"The negative viewpoint to equity exposure remains a crowded trade," John Stoltzfus, chief market strategist at Oppenheimer, told clients. "We continue to see the glass half full if not more so as accommodative monetary policy, strong corporate balance sheets and persistent (though modest) improvements in housing, mortgage insurance, jobs, and stateside business sentiment tip the scales in favor of a positive outcome beyond the day to day drama currently in the markets."
Market volume surged in the final hour of trading, closing with some 3.3 billion shares changing hands, about an average day. Breadth was solidly negative, with losers beating gainers 3.4 to 1.

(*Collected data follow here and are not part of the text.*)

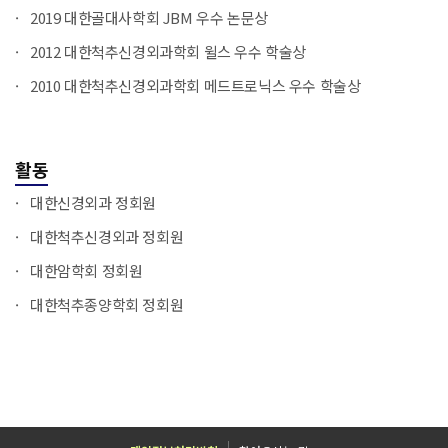
2019 대한골대사학회 JBM 우수 논문상
2012 대한척추신경외과학회 윌스 우수 학술상
2010 대한척추신경외과학회 메드트로닉스 우수 학술상
활동
대한신경외과 정회원
대한척추신경외과 정회원
대한암학회 정회원
대한척추종양학회 정회원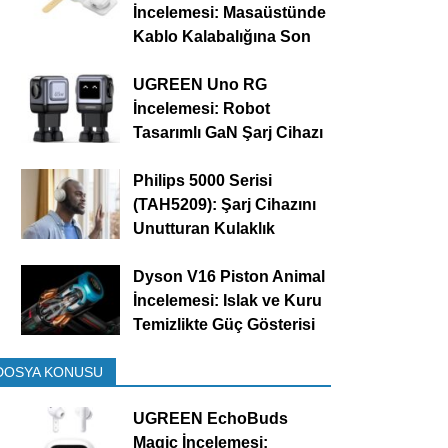
İncelemesi: Masaüstünde
Kablo Kalabalığına Son
UGREEN Uno RG
İncelemesi: Robot
Tasarımlı GaN Şarj Cihazı
Philips 5000 Serisi
(TAH5209): Şarj Cihazını
Unutturan Kulaklık
Dyson V16 Piston Animal
İncelemesi: Islak ve Kuru
Temizlikte Güç Gösterisi
DOSYA KONUSU
UGREEN EchoBuds
Magic İncelemesi: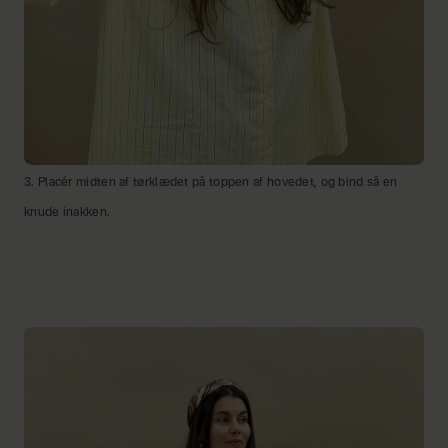
3. Placér midten af tørklædet på toppen af hovedet, og bind så en
knude inakken.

European shares closed lower while Spanish borrowing costs rose on Monday. The euro weakened broadly on investor skepticism that the two-day Summit starting Thursday would make any substantial progress, with the crisis now in its third year and engulfing Spain, the region's fourth largest economy.
But Jim O'Neill , chairman at Goldman Sachs Asset Management, told CNBC that investors ought to be more concerned with issues in the U.S. than in Europe. Elevated weekly jobless claims, he said, are showing that the U.S. economy remains fragile.
"Europe doesn't run the world," he said. There are "lots of other issues going on in the world and it doesn't begin and end with Europe."